Beyond Black and White

Part 3: Extras

By Ben Ellison — March 2003

   
 
 


 


 

Several of the test machines used softkeys to great effect. Northstar in particular combines them with vividly graphic menus to guide you through complex processes without ever seeming to present too many choices at once. Raymarine and Furuno work similarly, with the latter adding a retro and useful rotating knob for fast selections. But softkeys aren't essential; Garmin's well-organized and tabbed master menu also struck me as easily learned.

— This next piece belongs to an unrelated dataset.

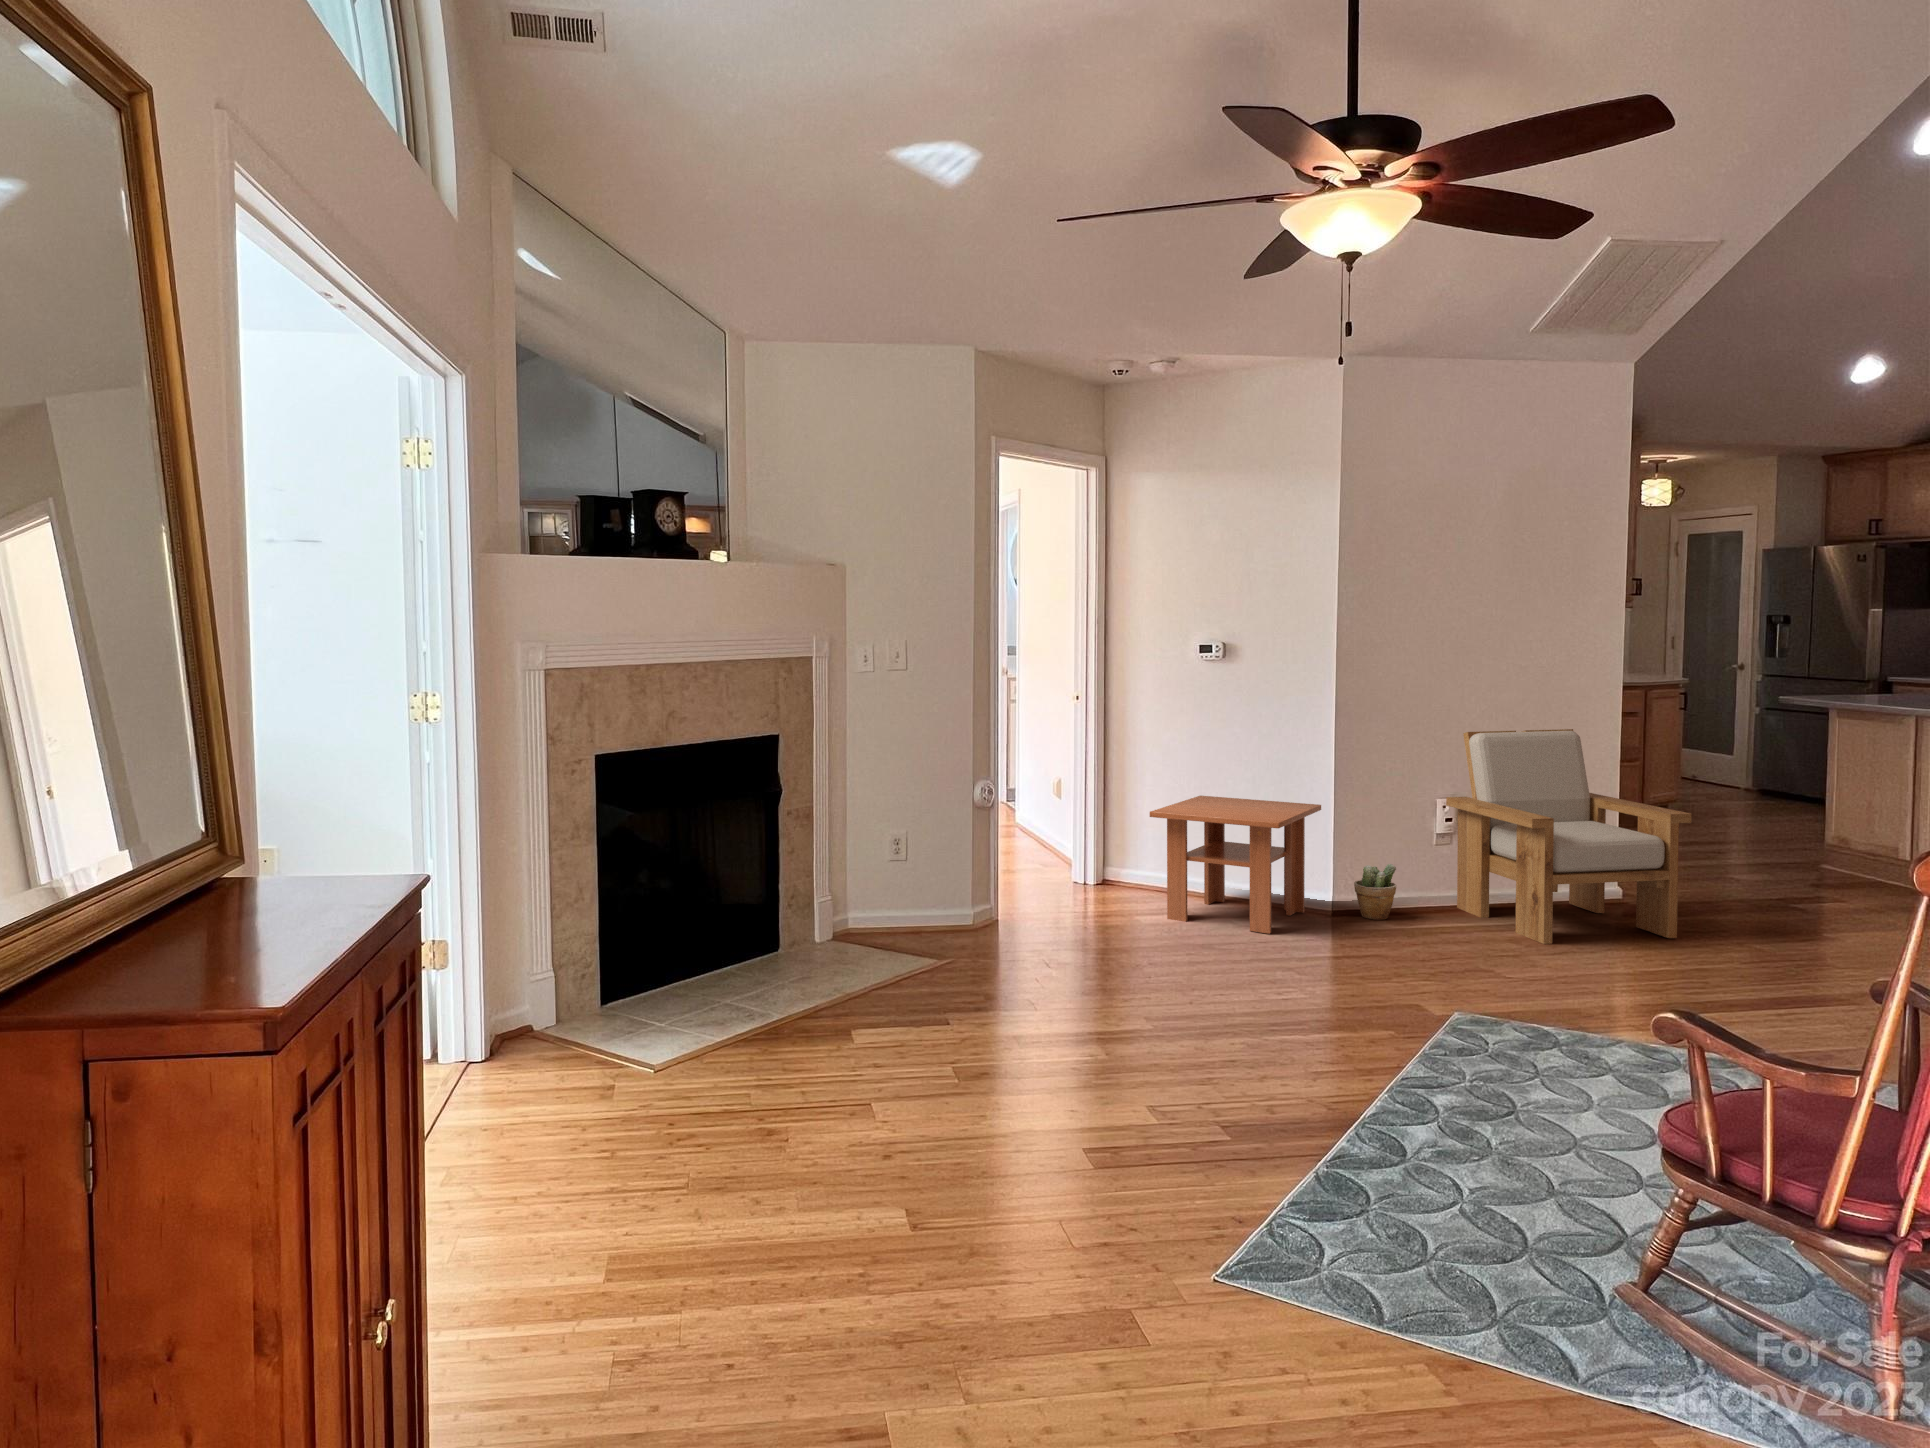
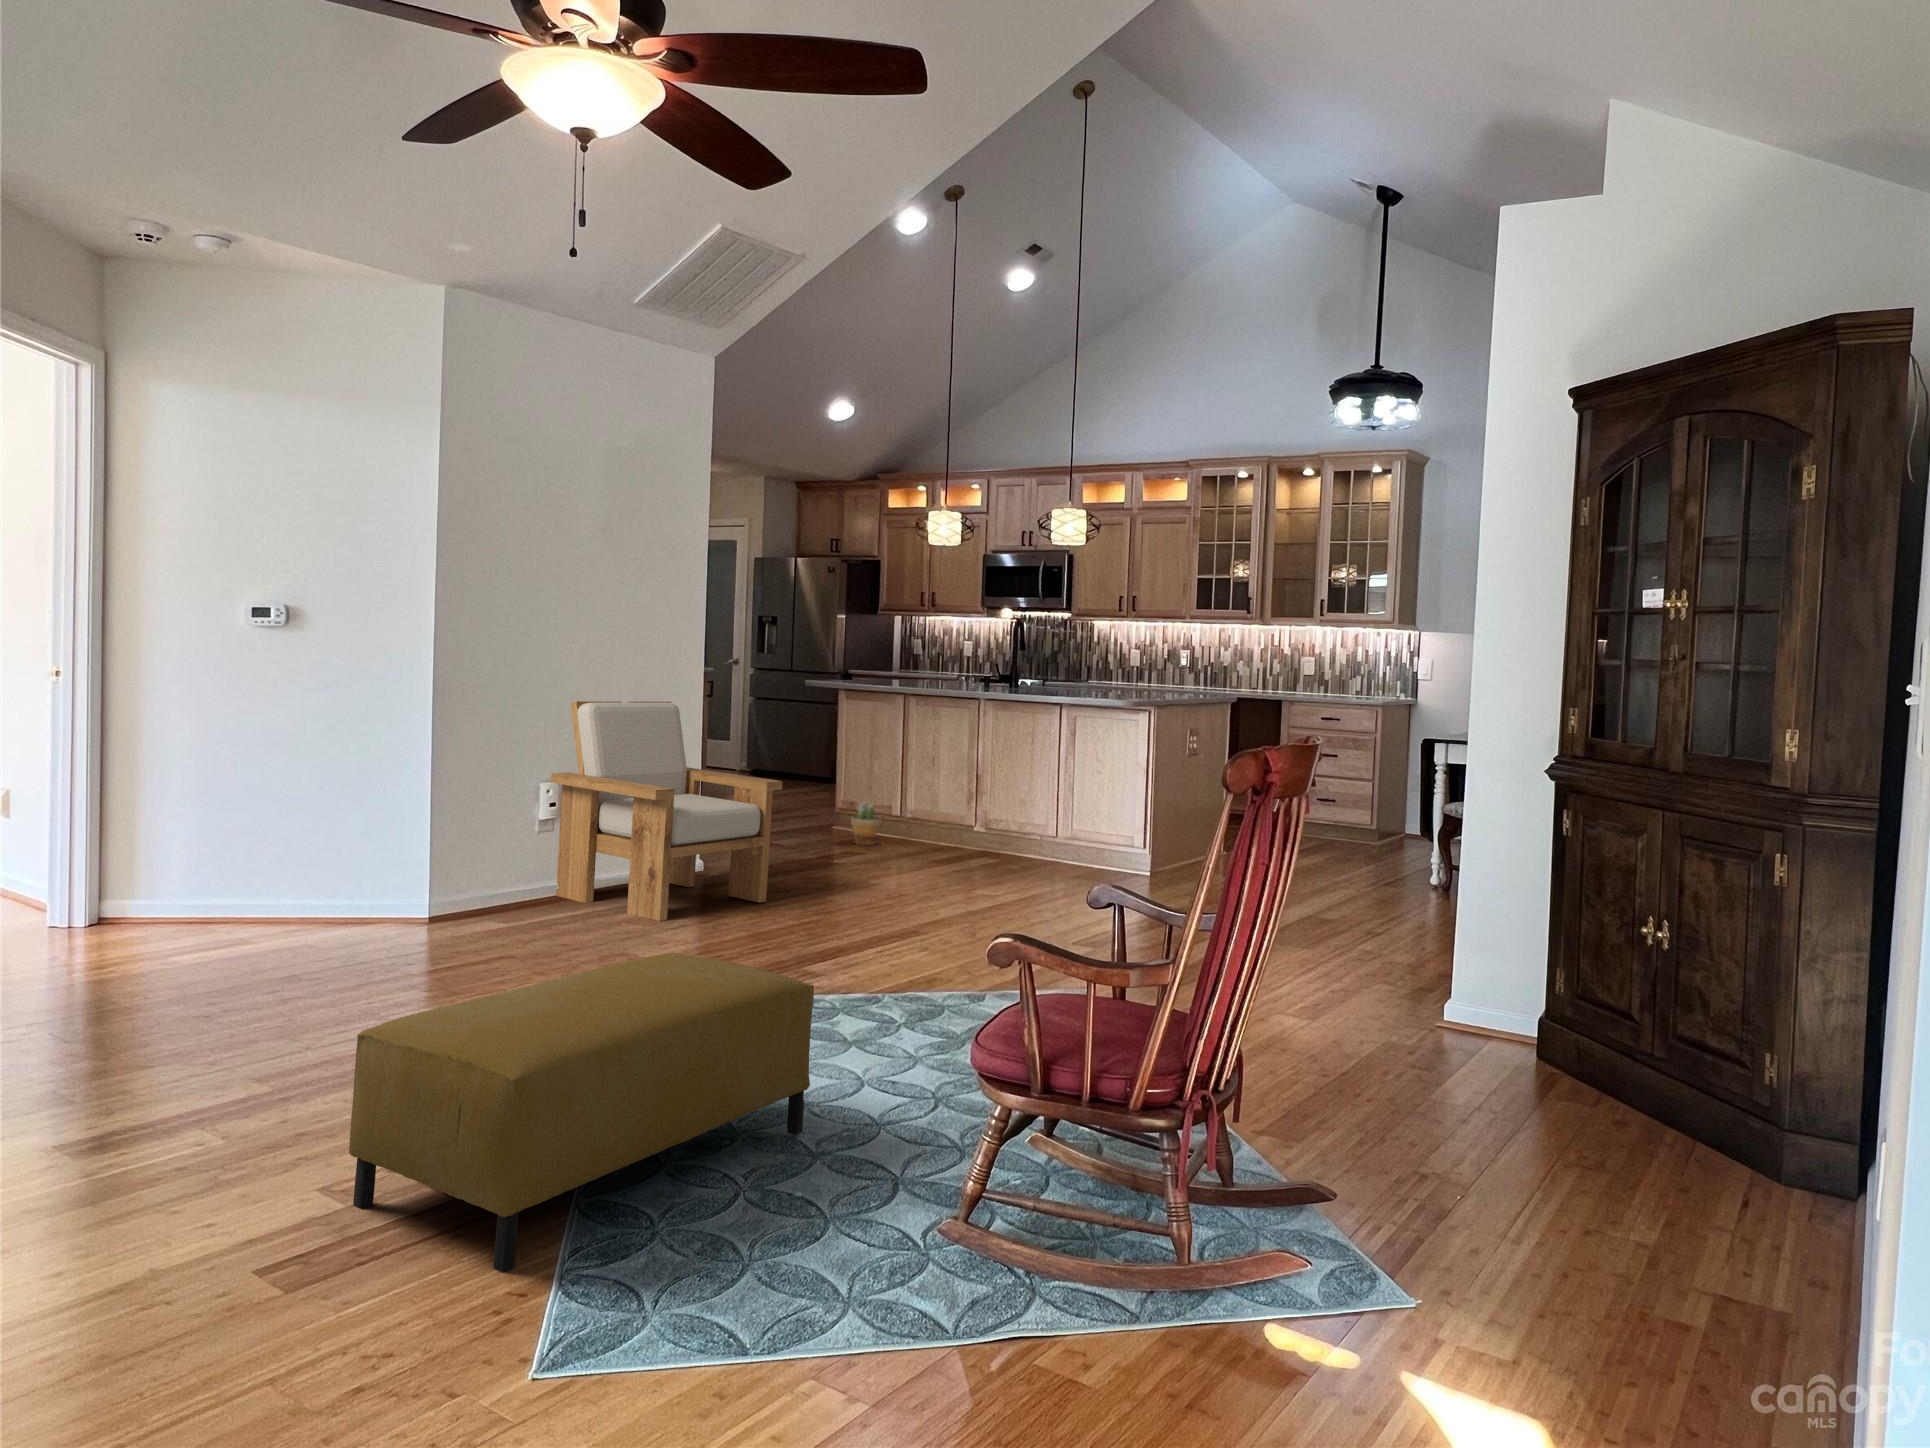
coffee table: present [1150,796,1321,934] -> none [183,780,415,947]
potted plant: present [1354,864,1396,920] -> present [851,803,881,845]
ottoman: none [1163,979,1559,1201] -> present [349,953,814,1272]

Chart zooming and panning speeds are, as always, important to pleasing performance. The whole test litter was definitely faster than previous generations but could be faster still. To really get a feel for a particular unit, you should work with a chart cartridge and make sure you move through the chart scales and borders inherited from the paper world. You might also try laying out and modifying a route, routines that will test many of these usability factors. The exercise may also test your patience, especially on smaller screen plotters, but note that alternate ways to build routes on a home or down-below computer are among the many other features offered by most every plotter these days.

EXTRAS
I've just skimmed the basics of chartplotters to this point, and yet there's little room to discuss all the extras that distinguish brands from one another. Most involve how a plotter relates to other instruments or performs added duties. At the high-end are the proprietary high speed networks that allow integration with separate radars, fishfinders, computers, or whole other nav stations. An odd twist on that story is how Raymarine has created its new "SL" line of markedly lower-cost plotters simply by removing the HSB2 capabilities. Meanwhile, Northstar has added a radar option to its larger plotters, and able black box sounders continue to multiply. Furuno, Si-Tex, and Interphase all let you monitor video cameras (or TV) on your plotter, while Standard will plot and keep records of DSC calls when attached to its brand of VHF radios. Navman has a fuel-flow meter option that I found impressive, at least after I got over the shock of finding out my precise mpg at speed.

And to top it all off, that paragraph was written prior to the anticipated deluge of spring product announcements. Altogether, this is a good news/bad news story. While it's reassuring to test seven brands and not find a rotten apple in the bunch, it's disconcerting to contemplate how many brands and models you have to choose from in this hot and competitive market. Any plotter will be useful, but some research might get you close to personal perfection.